Le chiffre qui vaut la peine d’être suivi n’est aucun des précédents. C’est la part de vos visites qui arrivent par un assistant, qui décide du moment où cela cesse d’être une expérience, et vous pouvez la mesurer dans vos logs dès aujourd’hui, que vous enregistriez un outil ou non.

FAQs

Qu'est-ce que WebMCP ?

WebMCP est une API de navigateur proposée qui permet à une page web de publier des fonctions JavaScript comme des outils structurés qu'un agent IA peut découvrir et appeler. Une page décrit chaque outil avec un nom, une description et un schéma d'entrée JSON, et le navigateur expose cette liste à un agent agissant pour l'utilisateur. La spécification est un Draft Community Group Report publié par le W3C Web Machine Learning Community Group et édité par des ingénieurs de Microsoft et de Google. Ce n'est pas un standard du W3C et elle n'est pas sur le W3C Standards Track, ce qui signifie que la forme de l'API peut encore changer sans procédure formelle de dépréciation.

WebMCP peut-il remplacer un popup de newsletter ?

Pour les visites pilotées par un agent IA, oui. Enregistrer un outil d'inscription donne à l'agent un moyen direct de compléter l'inscription avec l'email du visiteur, si bien que la page n'a plus aucune raison de couvrir l'écran. Pour tous les autres, le popup fait un travail que l'outil ne peut pas faire, parce qu'un modal interrompt un visiteur qui n'a encore rien décidé et qu'un outil ne s'exécute que lorsque quelqu'un a déjà demandé l'offre. Le résultat réaliste, c'est que le modal cesse de se déclencher pour une classe de visites plutôt qu'il ne disparaît du site.

Quels navigateurs prennent en charge WebMCP ?

Chrome a mené un essai développeur derrière un flag à partir de Chrome 146 et a ouvert un origin trial public avec Chrome 149 en juin 2026, qui court jusqu'à Chrome 156. Edge dispose de son propre origin trial en service depuis Edge 150, et Brave propose une prise en charge expérimentale dans Leo.
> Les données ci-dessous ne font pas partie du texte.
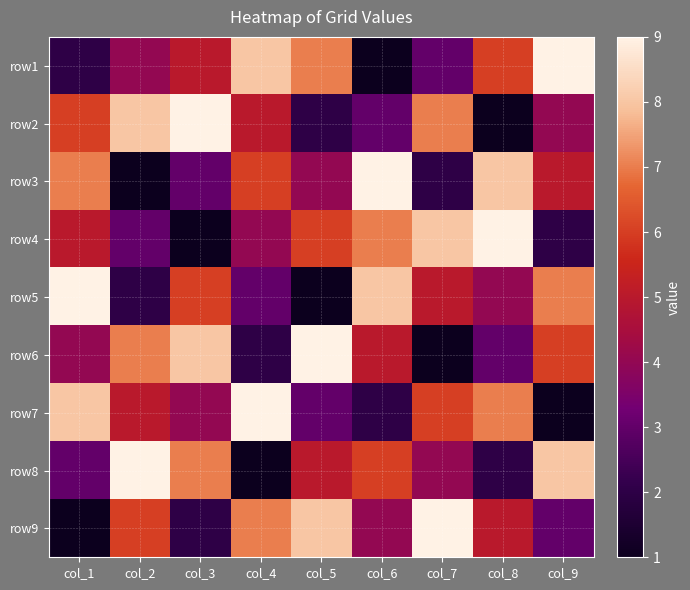

What is the difference between the highest and lowest values at col_9?

8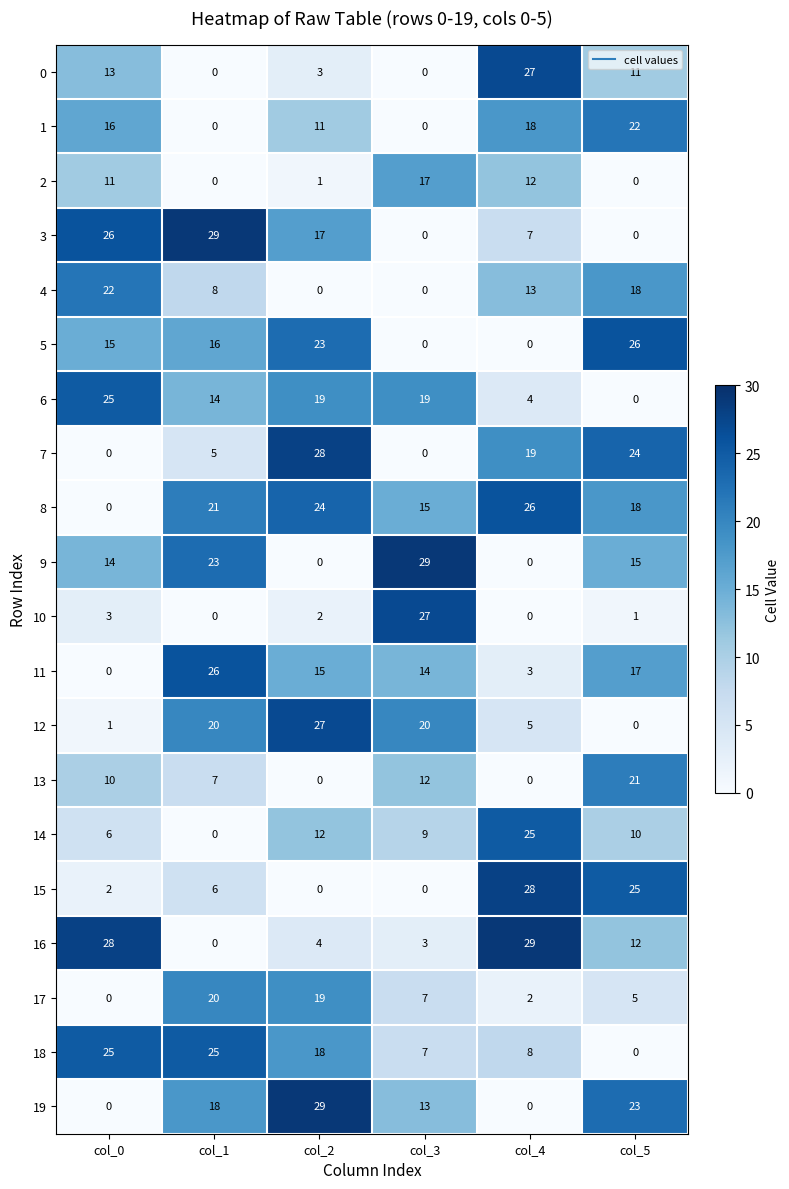

Where does the 4 series first go above 13?

col_0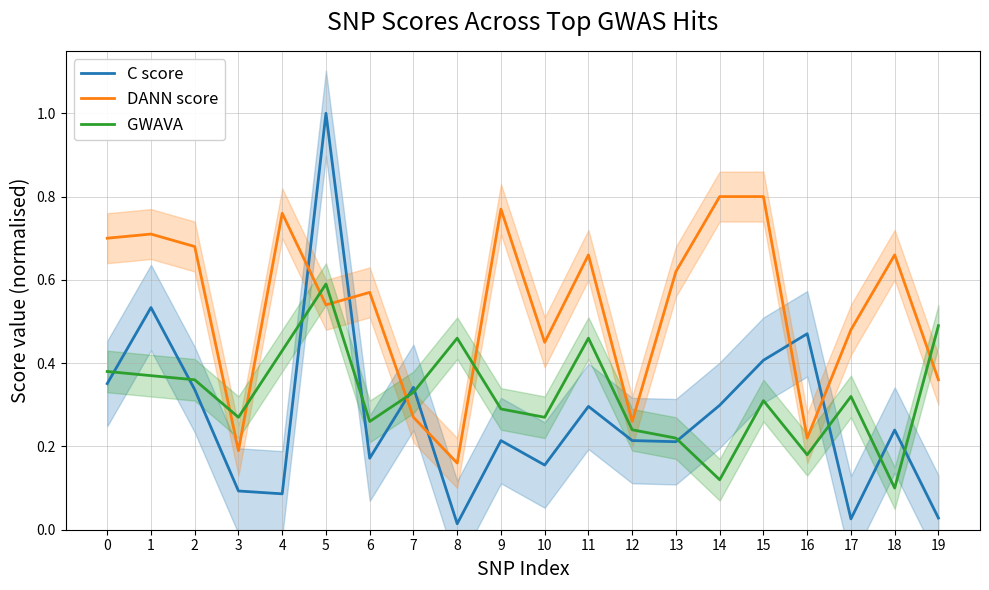

What is the difference between the maximum and minimum values in the DANN score series?

0.6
Tous reposent sur Blink. Aucun second moteur n'a d'implémentation : la position de WebKit est l'opposition, et Mozilla est neutre avec un ticket de prototype toujours ouvert. La prise en charge des navigateurs n'est que la moitié de la question, parce qu'un assistant qui récupère votre page sur un serveur n'exécute aucun JavaScript et ne voit jamais un outil enregistré, aussi capable soit-il. Toute page utilisant WebMCP aujourd'hui a besoin d'un parcours non agentique complet pour chaque visiteur, parce que ce parcours sert la quasi-totalité d'entre eux.
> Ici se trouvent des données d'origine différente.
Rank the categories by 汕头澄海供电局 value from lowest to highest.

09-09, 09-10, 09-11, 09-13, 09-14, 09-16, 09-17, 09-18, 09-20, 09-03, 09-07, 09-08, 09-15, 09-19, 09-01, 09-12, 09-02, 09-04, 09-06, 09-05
Une inscription par WebMCP satisfait-elle le consentement RGPD ?

Pas à elle seule. Le consentement doit être libre, spécifique, éclairé et univoque, et il doit pouvoir être démontré ensuite. Un appel d'outil arrive sous forme d'adresse email dans un argument de fonction, sans aucune trace de votre côté de ce que le visiteur a vu ou entendu avant que l'agent n'agisse. Le double opt-in comble l'essentiel de ce trou, parce que l'email de confirmation part vers l'adresse elle-même et produit une trace horodatée de l'abonné agissant directement. Stockez la source de l'inscription séparément pour qu'un abonnement passé par un agent puisse être distingué d'une soumission de formulaire lors d'un audit.

Comment mesure-t-on les conversions qu'un agent IA réalise ?

Depuis le serveur, parce que rien d'autre ne les voit. Un agent qui appelle un outil enregistré exécute un callback à l'intérieur de la page et poste vers votre point de terminaison, ce qui ne produit ni page vue ni événement de formulaire côté client, si bien que GA4 n'a rien à enregistrer. La requête qui atteint votre point de terminaison d'inscription est la conversion, et la marquer avec sa source à ce moment-là est ce qui rend le canal comptable ensuite. C'est le même trou que celui qui cache le trafic des crawlers IA et des visites référées par IA aux outils d'analytics navigateur, et il se lit de la même manière, dans les logs first-party.